_Supplied records_.
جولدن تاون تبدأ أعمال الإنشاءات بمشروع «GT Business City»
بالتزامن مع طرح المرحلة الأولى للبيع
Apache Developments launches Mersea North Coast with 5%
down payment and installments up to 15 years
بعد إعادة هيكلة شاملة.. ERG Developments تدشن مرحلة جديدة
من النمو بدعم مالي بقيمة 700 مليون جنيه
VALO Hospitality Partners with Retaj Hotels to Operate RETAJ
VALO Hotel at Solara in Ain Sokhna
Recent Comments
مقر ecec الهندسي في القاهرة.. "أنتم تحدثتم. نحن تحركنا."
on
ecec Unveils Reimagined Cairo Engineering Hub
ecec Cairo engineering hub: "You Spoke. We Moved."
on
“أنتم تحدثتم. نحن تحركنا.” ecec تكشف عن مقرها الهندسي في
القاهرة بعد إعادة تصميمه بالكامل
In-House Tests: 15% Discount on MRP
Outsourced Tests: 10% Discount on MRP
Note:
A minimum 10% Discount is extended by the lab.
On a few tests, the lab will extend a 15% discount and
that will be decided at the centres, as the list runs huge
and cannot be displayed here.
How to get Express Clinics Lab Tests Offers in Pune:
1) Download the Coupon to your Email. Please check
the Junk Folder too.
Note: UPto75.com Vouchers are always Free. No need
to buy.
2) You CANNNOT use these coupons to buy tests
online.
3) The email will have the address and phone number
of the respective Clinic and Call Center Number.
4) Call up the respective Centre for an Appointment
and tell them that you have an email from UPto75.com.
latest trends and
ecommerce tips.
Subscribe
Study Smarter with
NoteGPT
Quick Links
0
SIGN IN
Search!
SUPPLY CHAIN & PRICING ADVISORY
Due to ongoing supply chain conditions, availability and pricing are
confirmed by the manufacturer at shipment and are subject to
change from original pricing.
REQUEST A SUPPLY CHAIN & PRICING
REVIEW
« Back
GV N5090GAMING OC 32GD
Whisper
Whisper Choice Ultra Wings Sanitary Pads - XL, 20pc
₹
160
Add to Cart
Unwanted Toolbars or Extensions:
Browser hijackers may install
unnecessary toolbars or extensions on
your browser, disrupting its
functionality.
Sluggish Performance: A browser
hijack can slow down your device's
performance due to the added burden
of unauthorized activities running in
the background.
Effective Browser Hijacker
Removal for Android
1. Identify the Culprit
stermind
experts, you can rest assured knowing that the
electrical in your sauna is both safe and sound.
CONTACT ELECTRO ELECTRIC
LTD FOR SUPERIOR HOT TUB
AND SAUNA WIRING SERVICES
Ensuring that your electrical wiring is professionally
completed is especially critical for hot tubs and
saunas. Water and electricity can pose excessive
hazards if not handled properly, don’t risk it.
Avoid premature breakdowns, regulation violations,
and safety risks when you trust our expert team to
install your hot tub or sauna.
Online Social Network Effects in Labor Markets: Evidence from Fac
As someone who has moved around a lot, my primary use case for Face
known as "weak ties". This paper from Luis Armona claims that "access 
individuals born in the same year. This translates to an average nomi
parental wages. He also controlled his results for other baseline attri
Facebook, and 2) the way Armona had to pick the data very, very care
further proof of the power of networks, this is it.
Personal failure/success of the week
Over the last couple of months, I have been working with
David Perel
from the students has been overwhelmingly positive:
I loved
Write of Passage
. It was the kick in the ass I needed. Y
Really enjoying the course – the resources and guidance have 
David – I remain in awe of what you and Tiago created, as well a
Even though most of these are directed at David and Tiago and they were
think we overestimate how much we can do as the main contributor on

_Action item_. Rewrite every line of text in the entries above as a single numbered list, leaving out any blank lines.

_Answer below_.
1. جولدن تاون تبدأ أعمال الإنشاءات بمشروع «GT Business City»
2. بالتزامن مع طرح المرحلة الأولى للبيع
3. Apache Developments launches Mersea North Coast with 5%
4. down payment and installments up to 15 years
5. بعد إعادة هيكلة شاملة.. ERG Developments تدشن مرحلة جديدة
6. من النمو بدعم مالي بقيمة 700 مليون جنيه
7. VALO Hospitality Partners with Retaj Hotels to Operate RETAJ
8. VALO Hotel at Solara in Ain Sokhna
9. Recent Comments
10. مقر ecec الهندسي في القاهرة.. "أنتم تحدثتم. نحن تحركنا."
11. on
12. ecec Unveils Reimagined Cairo Engineering Hub
13. ecec Cairo engineering hub: "You Spoke. We Moved."
14. on
15. “أنتم تحدثتم. نحن تحركنا.” ecec تكشف عن مقرها الهندسي في
16. القاهرة بعد إعادة تصميمه بالكامل
17. In-House Tests: 15% Discount on MRP
18. Outsourced Tests: 10% Discount on MRP
19. Note:
20. A minimum 10% Discount is extended by the lab.
21. On a few tests, the lab will extend a 15% discount and
22. that will be decided at the centres, as the list runs huge
23. and cannot be displayed here.
24. How to get Express Clinics Lab Tests Offers in Pune:
25. 1) Download the Coupon to your Email. Please check
26. the Junk Folder too.
27. Note: UPto75.com Vouchers are always Free. No need
28. to buy.
29. 2) You CANNNOT use these coupons to buy tests
30. online.
31. 3) The email will have the address and phone number
32. of the respective Clinic and Call Center Number.
33. 4) Call up the respective Centre for an Appointment
34. and tell them that you have an email from UPto75.com.
35. latest trends and
36. ecommerce tips.
37. Subscribe
38. Study Smarter with
39. NoteGPT
40. Quick Links
41. 0
42. SIGN IN
43. Search!
44. SUPPLY CHAIN & PRICING ADVISORY
45. Due to ongoing supply chain conditions, availability and pricing are
46. confirmed by the manufacturer at shipment and are subject to
47. change from original pricing.
48. REQUEST A SUPPLY CHAIN & PRICING
49. REVIEW
50. « Back
51. GV N5090GAMING OC 32GD
52. Whisper
53. Whisper Choice Ultra Wings Sanitary Pads - XL, 20pc
54. ₹
55. 160
56. Add to Cart
57. Unwanted Toolbars or Extensions:
58. Browser hijackers may install
59. unnecessary toolbars or extensions on
60. your browser, disrupting its
61. functionality.
62. Sluggish Performance: A browser
63. hijack can slow down your device's
64. performance due to the added burden
65. of unauthorized activities running in
66. the background.
67. Effective Browser Hijacker
68. Removal for Android
69. 1. Identify the Culprit
70. stermind
71. experts, you can rest assured knowing that the
72. electrical in your sauna is both safe and sound.
73. CONTACT ELECTRO ELECTRIC
74. LTD FOR SUPERIOR HOT TUB
75. AND SAUNA WIRING SERVICES
76. Ensuring that your electrical wiring is professionally
77. completed is especially critical for hot tubs and
78. saunas. Water and electricity can pose excessive
79. hazards if not handled properly, don’t risk it.
80. Avoid premature breakdowns, regulation violations,
81. and safety risks when you trust our expert team to
82. install your hot tub or sauna.
83. Online Social Network Effects in Labor Markets: Evidence from Fac
84. As someone who has moved around a lot, my primary use case for Face
85. known as "weak ties". This paper from Luis Armona claims that "access 
86. individuals born in the same year. This translates to an average nomi
87. parental wages. He also controlled his results for other baseline attri
88. Facebook, and 2) the way Armona had to pick the data very, very care
89. further proof of the power of networks, this is it.
90. Personal failure/success of the week
91. Over the last couple of months, I have been working with
92. David Perel
93. from the students has been overwhelmingly positive:
94. I loved
95. Write of Passage
96. . It was the kick in the ass I needed. Y
97. Really enjoying the course – the resources and guidance have 
98. David – I remain in awe of what you and Tiago created, as well a
99. Even though most of these are directed at David and Tiago and they were
100. think we overestimate how much we can do as the main contributor on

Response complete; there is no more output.